### WHAT YOU HAVE TO DO
Could you retype all of the records exactly, leaving out every picture?
++++++
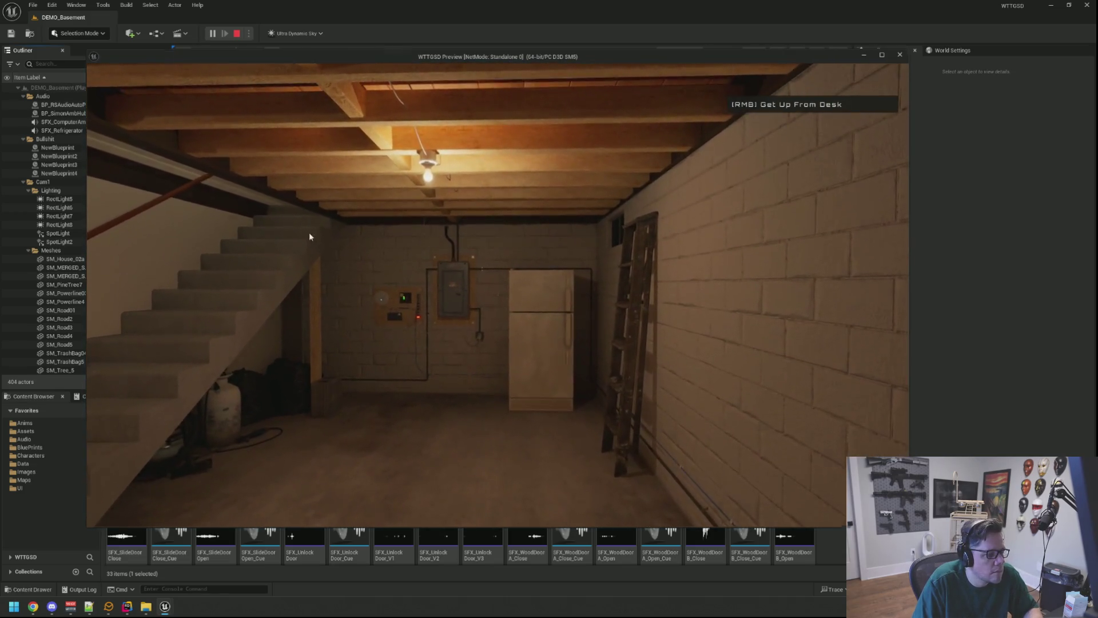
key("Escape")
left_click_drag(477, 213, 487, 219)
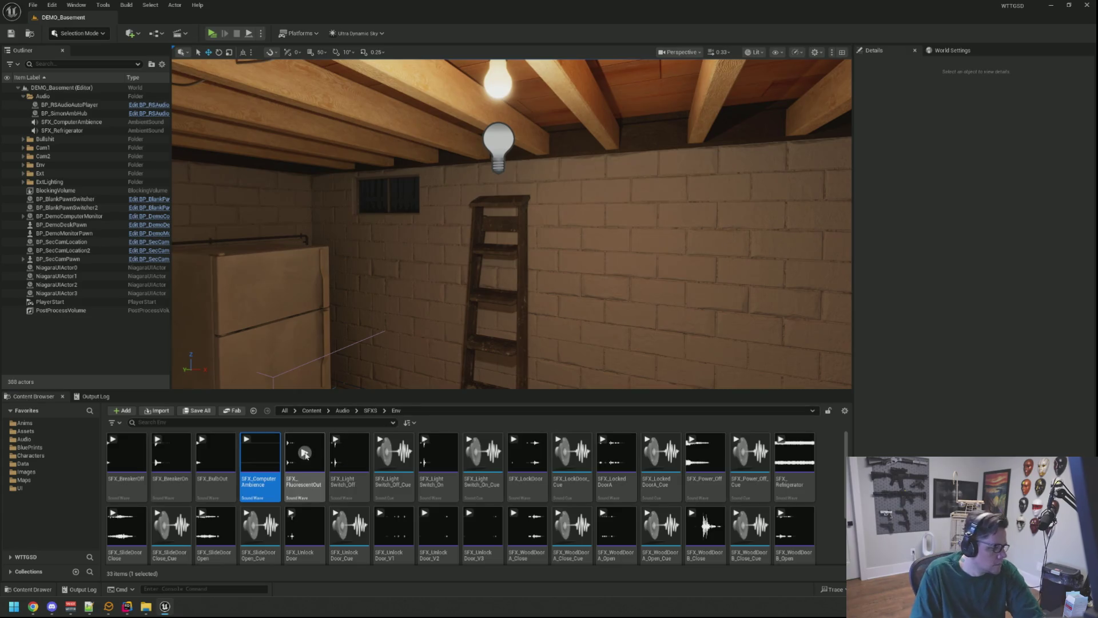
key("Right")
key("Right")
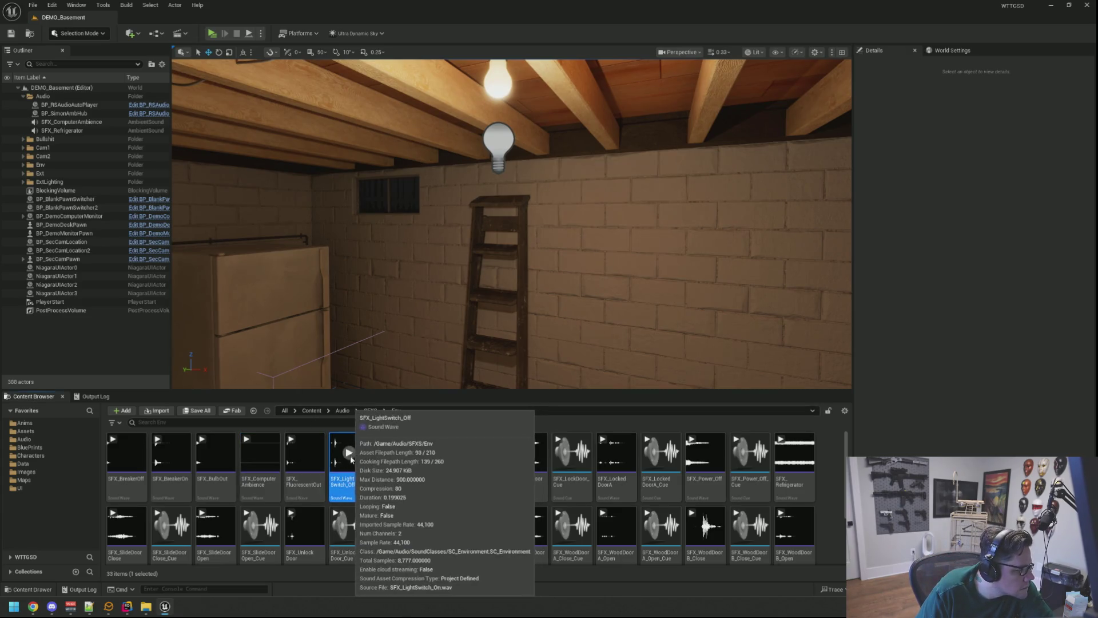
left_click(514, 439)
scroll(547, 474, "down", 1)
++++++
### EXPECTED ANSWER
key("Escape")
left_click_drag(477, 213, 487, 219)
key("Right")
key("Right")
left_click(514, 439)
scroll(547, 474, "down", 1)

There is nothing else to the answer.